Aim of the task
Copy the discussion of handling Ember actions from "I’ve got to" up to and including "the most part.", replacing "completely" with "entirely".

I’m curious about views with nested controllers though, for instance if I’m using render or components would you handle actions for those inside their corresponding controller or in the route?
I would still recommend handling the action in the route. Handling them in the controller tightly couples the action to the template. Handling the action in the route allows different behaviour depending on different states of your application. In my apps I very rarely handle actions in controllers and find it to be a much more maintainable pattern.
The exception would be UI only actions on controllers. An example would be an action that shows or hides a part of the UI by setting an isVisible property on the controller or something - in that case a tight coupling of controller and template makes sense.
@alexspeller this is a wonderful description and IMHO it’d be so good if the following page had a great explanation like the on you just gave… it’d stop people wandering about for so long trying to work out what on earth is going on and where things should go:
Unless new people soak in ember’s videos and docs for mutliple days, it is really difficult to fully understand where things should be in a real app, and I have a feeling your architectural exaplanation would clarify things loads. You Rock!
I’ve got to admit this has completely changed how I think about organising ember codebases. I’ve always used routes for just setup (should definitely update that core concepts page). I’m a little concerned that I might end up with an awful lot of actions in each route but it’ll be interesting to see how things work out with that structure.
Me too! I have done a fair amount of Ember, but thanks to this thread (and the research it motivated me to do in the Ember blogosphere) I have completely changed my mind about actions. Routes it is, for the most part.
When you’re handling actions in the route do you tend to get context/properties via the controller (e.g. controllerFor) or try to make the information available as params to the action?
e.g.

Data extract
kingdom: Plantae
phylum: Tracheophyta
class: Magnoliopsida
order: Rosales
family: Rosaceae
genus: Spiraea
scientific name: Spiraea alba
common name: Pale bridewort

---

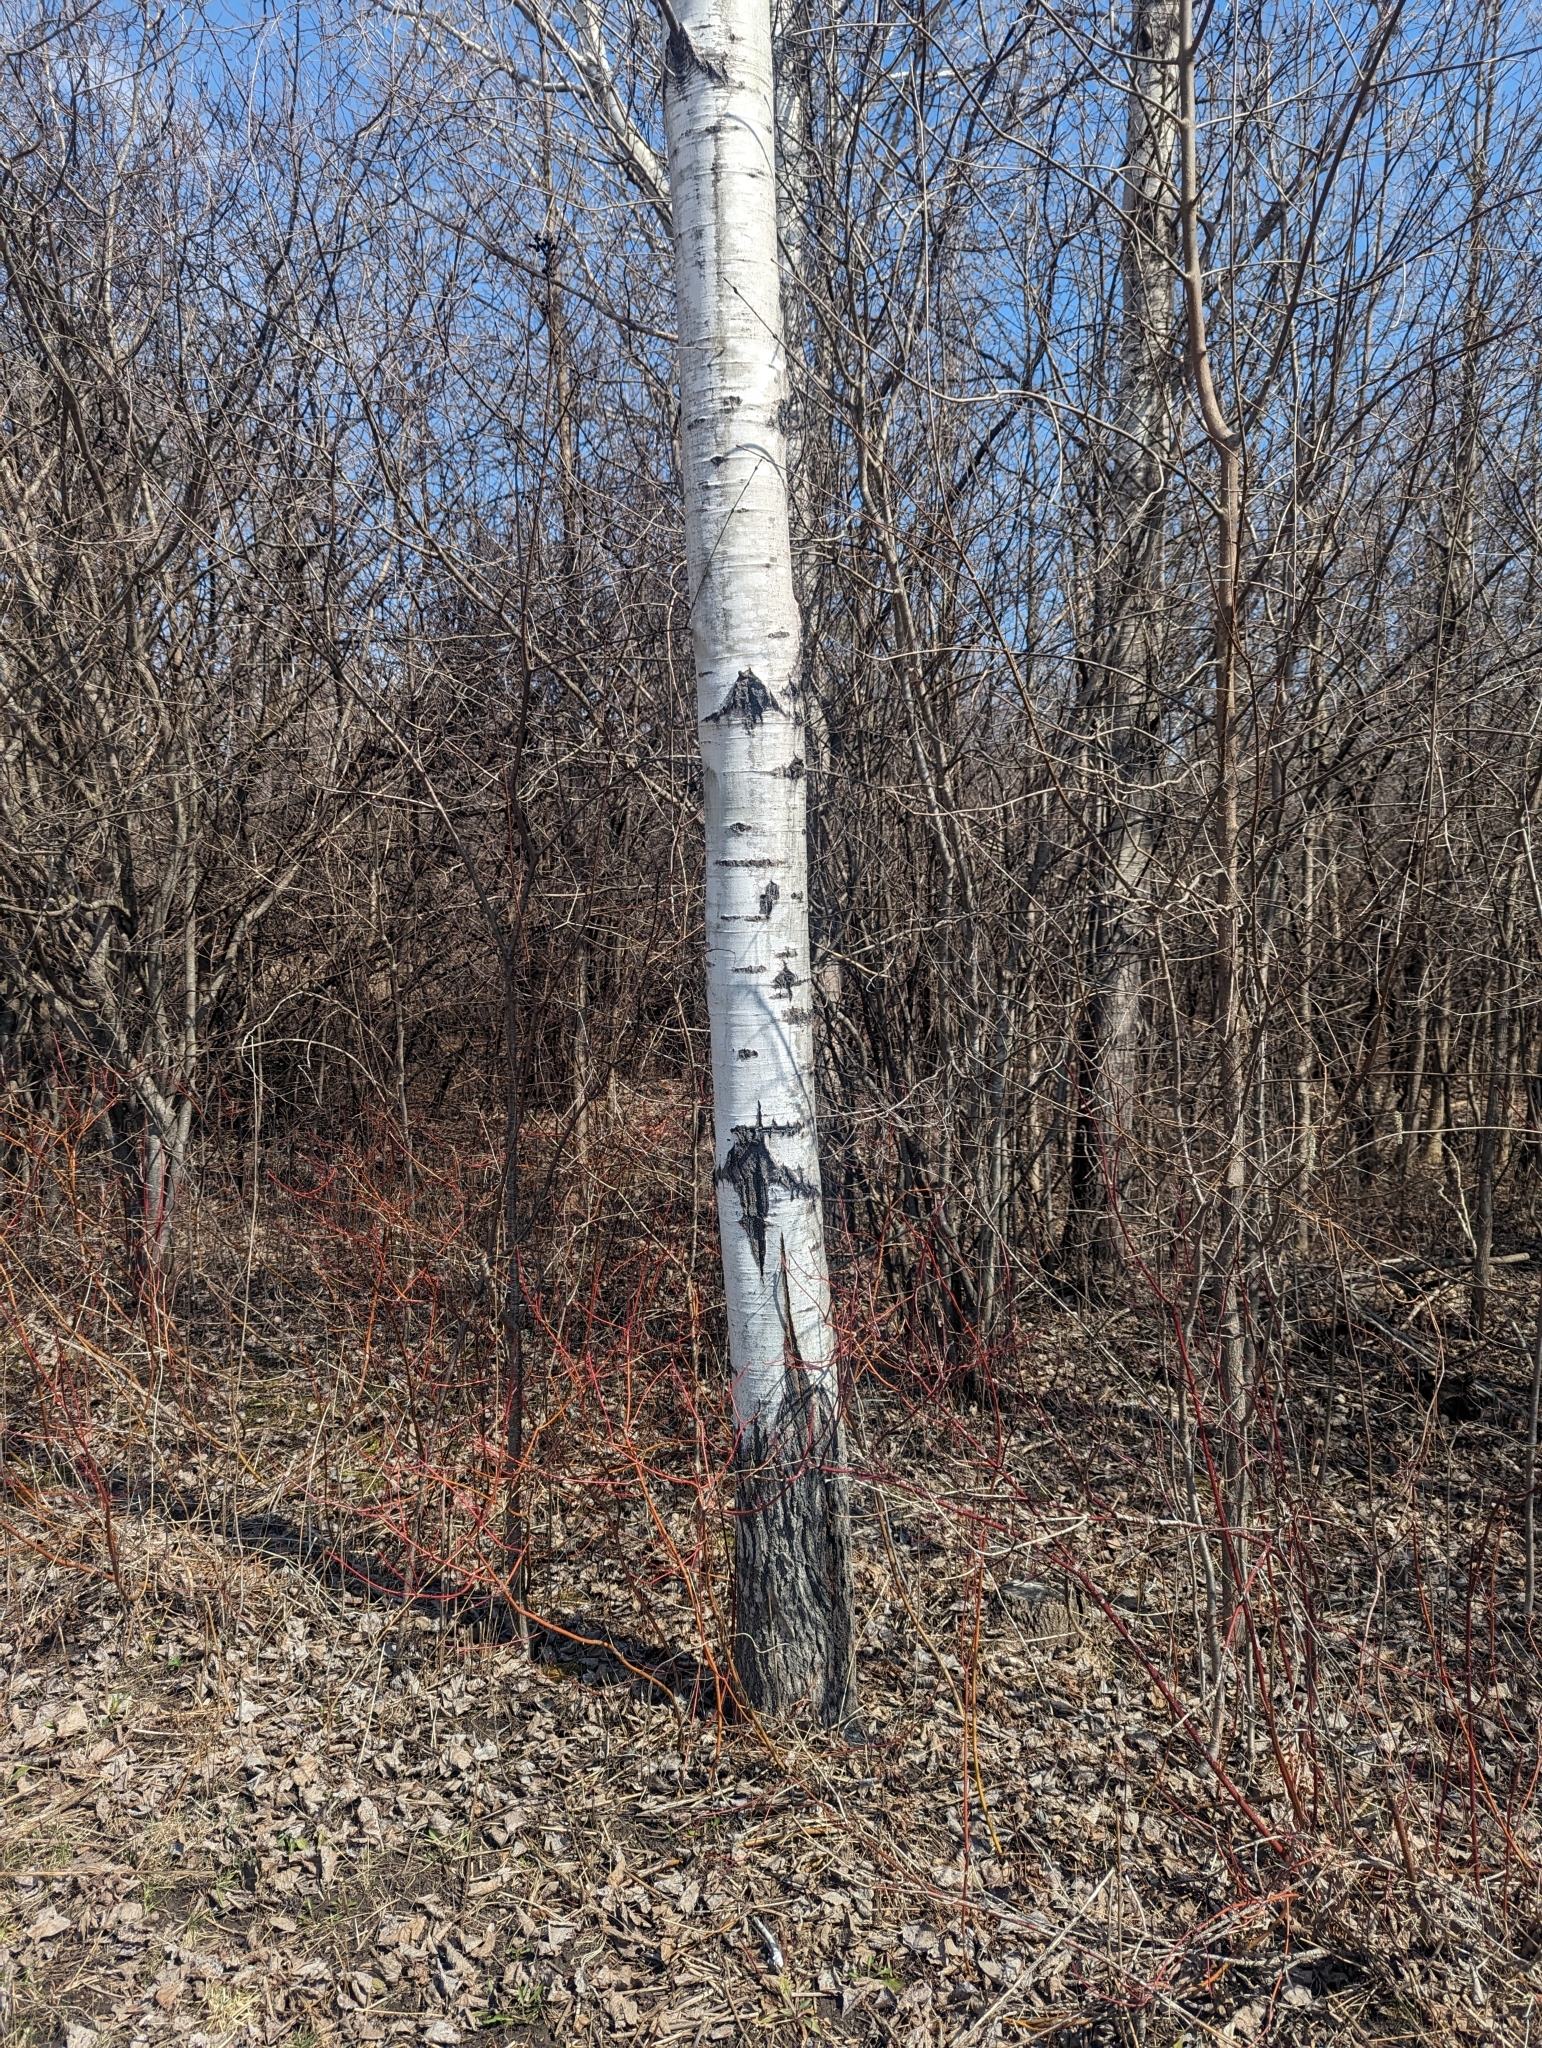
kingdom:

Reply
I’ve got to admit this has entirely changed how I think about organising ember codebases. I’ve always used routes for just setup (should definitely update that core concepts page). I’m a little concerned that I might end up with an awful lot of actions in each route but it’ll be interesting to see how things work out with that structure.
Me too! I have done a fair amount of Ember, but thanks to this thread (and the research it motivated me to do in the Ember blogosphere) I have entirely changed my mind about actions. Routes it is, for the most part.